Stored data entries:
━━━━━━

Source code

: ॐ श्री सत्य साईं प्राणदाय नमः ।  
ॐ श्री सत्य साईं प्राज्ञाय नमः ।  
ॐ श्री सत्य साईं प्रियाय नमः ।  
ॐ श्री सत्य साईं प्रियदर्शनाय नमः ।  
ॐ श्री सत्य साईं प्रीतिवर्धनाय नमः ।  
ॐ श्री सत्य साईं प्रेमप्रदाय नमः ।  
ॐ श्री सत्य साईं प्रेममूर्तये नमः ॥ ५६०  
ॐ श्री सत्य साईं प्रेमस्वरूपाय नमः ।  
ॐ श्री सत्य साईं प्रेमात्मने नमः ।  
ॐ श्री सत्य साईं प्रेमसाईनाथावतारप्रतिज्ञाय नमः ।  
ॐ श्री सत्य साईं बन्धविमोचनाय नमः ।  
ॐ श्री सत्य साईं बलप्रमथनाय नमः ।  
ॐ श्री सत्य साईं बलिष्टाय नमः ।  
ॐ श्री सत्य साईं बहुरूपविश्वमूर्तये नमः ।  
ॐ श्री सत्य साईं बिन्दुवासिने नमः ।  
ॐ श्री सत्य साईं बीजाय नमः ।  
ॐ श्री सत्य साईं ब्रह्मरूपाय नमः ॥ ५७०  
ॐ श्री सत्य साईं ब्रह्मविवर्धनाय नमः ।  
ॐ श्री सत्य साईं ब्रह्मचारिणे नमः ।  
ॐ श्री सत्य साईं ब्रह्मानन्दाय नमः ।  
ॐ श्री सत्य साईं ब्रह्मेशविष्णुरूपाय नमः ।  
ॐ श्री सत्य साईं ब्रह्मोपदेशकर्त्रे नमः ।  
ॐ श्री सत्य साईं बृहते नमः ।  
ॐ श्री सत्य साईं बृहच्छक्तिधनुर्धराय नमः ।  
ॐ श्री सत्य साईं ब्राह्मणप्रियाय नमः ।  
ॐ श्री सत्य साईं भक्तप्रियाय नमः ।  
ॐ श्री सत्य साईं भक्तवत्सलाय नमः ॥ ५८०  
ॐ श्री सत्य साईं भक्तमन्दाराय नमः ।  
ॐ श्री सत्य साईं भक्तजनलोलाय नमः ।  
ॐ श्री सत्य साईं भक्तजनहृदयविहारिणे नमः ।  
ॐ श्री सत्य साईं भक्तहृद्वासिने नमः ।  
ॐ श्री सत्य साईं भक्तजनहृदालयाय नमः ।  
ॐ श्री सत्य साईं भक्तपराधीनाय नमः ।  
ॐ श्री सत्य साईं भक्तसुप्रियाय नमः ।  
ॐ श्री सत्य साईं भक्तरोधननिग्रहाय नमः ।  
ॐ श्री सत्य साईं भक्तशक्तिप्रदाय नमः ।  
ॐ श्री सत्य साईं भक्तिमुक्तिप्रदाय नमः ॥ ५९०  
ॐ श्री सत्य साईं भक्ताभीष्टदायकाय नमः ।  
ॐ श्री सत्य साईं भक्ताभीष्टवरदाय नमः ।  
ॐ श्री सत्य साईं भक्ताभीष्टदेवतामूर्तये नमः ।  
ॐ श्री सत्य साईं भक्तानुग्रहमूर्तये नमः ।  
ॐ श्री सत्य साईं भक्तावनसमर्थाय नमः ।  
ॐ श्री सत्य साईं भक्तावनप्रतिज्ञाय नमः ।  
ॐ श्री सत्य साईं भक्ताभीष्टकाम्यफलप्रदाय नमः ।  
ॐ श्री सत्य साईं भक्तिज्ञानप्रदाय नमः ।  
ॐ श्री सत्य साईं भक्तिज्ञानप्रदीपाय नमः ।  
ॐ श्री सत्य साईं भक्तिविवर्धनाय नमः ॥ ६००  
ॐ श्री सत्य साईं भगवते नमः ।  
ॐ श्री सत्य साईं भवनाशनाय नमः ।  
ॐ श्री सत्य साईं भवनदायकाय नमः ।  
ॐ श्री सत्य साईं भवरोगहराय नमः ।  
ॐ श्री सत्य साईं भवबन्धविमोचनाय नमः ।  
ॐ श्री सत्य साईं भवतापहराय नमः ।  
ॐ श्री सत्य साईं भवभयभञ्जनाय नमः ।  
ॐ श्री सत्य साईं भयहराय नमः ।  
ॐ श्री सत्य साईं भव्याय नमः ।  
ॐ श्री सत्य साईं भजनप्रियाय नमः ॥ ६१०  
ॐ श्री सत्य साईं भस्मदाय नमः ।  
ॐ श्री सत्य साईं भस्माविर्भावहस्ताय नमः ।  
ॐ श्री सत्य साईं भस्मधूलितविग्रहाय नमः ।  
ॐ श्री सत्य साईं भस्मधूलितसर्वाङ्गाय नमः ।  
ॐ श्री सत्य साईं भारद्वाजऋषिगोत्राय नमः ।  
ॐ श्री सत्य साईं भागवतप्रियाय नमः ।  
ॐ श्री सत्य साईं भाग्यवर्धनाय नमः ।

━━━━━━

* **BRIEF**:
Reproduce every one of the lines above without changing anything.

* **RESPONSE AREA**:
Source code

: ॐ श्री सत्य साईं प्राणदाय नमः ।  
ॐ श्री सत्य साईं प्राज्ञाय नमः ।  
ॐ श्री सत्य साईं प्रियाय नमः ।  
ॐ श्री सत्य साईं प्रियदर्शनाय नमः ।  
ॐ श्री सत्य साईं प्रीतिवर्धनाय नमः ।  
ॐ श्री सत्य साईं प्रेमप्रदाय नमः ।  
ॐ श्री सत्य साईं प्रेममूर्तये नमः ॥ ५६०  
ॐ श्री सत्य साईं प्रेमस्वरूपाय नमः ।  
ॐ श्री सत्य साईं प्रेमात्मने नमः ।  
ॐ श्री सत्य साईं प्रेमसाईनाथावतारप्रतिज्ञाय नमः ।  
ॐ श्री सत्य साईं बन्धविमोचनाय नमः ।  
ॐ श्री सत्य साईं बलप्रमथनाय नमः ।  
ॐ श्री सत्य साईं बलिष्टाय नमः ।  
ॐ श्री सत्य साईं बहुरूपविश्वमूर्तये नमः ।  
ॐ श्री सत्य साईं बिन्दुवासिने नमः ।  
ॐ श्री सत्य साईं बीजाय नमः ।  
ॐ श्री सत्य साईं ब्रह्मरूपाय नमः ॥ ५७०  
ॐ श्री सत्य साईं ब्रह्मविवर्धनाय नमः ।  
ॐ श्री सत्य साईं ब्रह्मचारिणे नमः ।  
ॐ श्री सत्य साईं ब्रह्मानन्दाय नमः ।  
ॐ श्री सत्य साईं ब्रह्मेशविष्णुरूपाय नमः ।  
ॐ श्री सत्य साईं ब्रह्मोपदेशकर्त्रे नमः ।  
ॐ श्री सत्य साईं बृहते नमः ।  
ॐ श्री सत्य साईं बृहच्छक्तिधनुर्धराय नमः ।  
ॐ श्री सत्य साईं ब्राह्मणप्रियाय नमः ।  
ॐ श्री सत्य साईं भक्तप्रियाय नमः ।  
ॐ श्री सत्य साईं भक्तवत्सलाय नमः ॥ ५८०  
ॐ श्री सत्य साईं भक्तमन्दाराय नमः ।  
ॐ श्री सत्य साईं भक्तजनलोलाय नमः ।  
ॐ श्री सत्य साईं भक्तजनहृदयविहारिणे नमः ।  
ॐ श्री सत्य साईं भक्तहृद्वासिने नमः ।  
ॐ श्री सत्य साईं भक्तजनहृदालयाय नमः ।  
ॐ श्री सत्य साईं भक्तपराधीनाय नमः ।  
ॐ श्री सत्य साईं भक्तसुप्रियाय नमः ।  
ॐ श्री सत्य साईं भक्तरोधननिग्रहाय नमः ।  
ॐ श्री सत्य साईं भक्तशक्तिप्रदाय नमः ।  
ॐ श्री सत्य साईं भक्तिमुक्तिप्रदाय नमः ॥ ५९०  
ॐ श्री सत्य साईं भक्ताभीष्टदायकाय नमः ।  
ॐ श्री सत्य साईं भक्ताभीष्टवरदाय नमः ।  
ॐ श्री सत्य साईं भक्ताभीष्टदेवतामूर्तये नमः ।  
ॐ श्री सत्य साईं भक्तानुग्रहमूर्तये नमः ।  
ॐ श्री सत्य साईं भक्तावनसमर्थाय नमः ।  
ॐ श्री सत्य साईं भक्तावनप्रतिज्ञाय नमः ।  
ॐ श्री सत्य साईं भक्ताभीष्टकाम्यफलप्रदाय नमः ।  
ॐ श्री सत्य साईं भक्तिज्ञानप्रदाय नमः ।  
ॐ श्री सत्य साईं भक्तिज्ञानप्रदीपाय नमः ।  
ॐ श्री सत्य साईं भक्तिविवर्धनाय नमः ॥ ६००  
ॐ श्री सत्य साईं भगवते नमः ।  
ॐ श्री सत्य साईं भवनाशनाय नमः ।  
ॐ श्री सत्य साईं भवनदायकाय नमः ।  
ॐ श्री सत्य साईं भवरोगहराय नमः ।  
ॐ श्री सत्य साईं भवबन्धविमोचनाय नमः ।  
ॐ श्री सत्य साईं भवतापहराय नमः ।  
ॐ श्री सत्य साईं भवभयभञ्जनाय नमः ।  
ॐ श्री सत्य साईं भयहराय नमः ।  
ॐ श्री सत्य साईं भव्याय नमः ।  
ॐ श्री सत्य साईं भजनप्रियाय नमः ॥ ६१०  
ॐ श्री सत्य साईं भस्मदाय नमः ।  
ॐ श्री सत्य साईं भस्माविर्भावहस्ताय नमः ।  
ॐ श्री सत्य साईं भस्मधूलितविग्रहाय नमः ।  
ॐ श्री सत्य साईं भस्मधूलितसर्वाङ्गाय नमः ।  
ॐ श्री सत्य साईं भारद्वाजऋषिगोत्राय नमः ।  
ॐ श्री सत्य साईं भागवतप्रियाय नमः ।  
ॐ श्री सत्य साईं भाग्यवर्धनाय नमः ।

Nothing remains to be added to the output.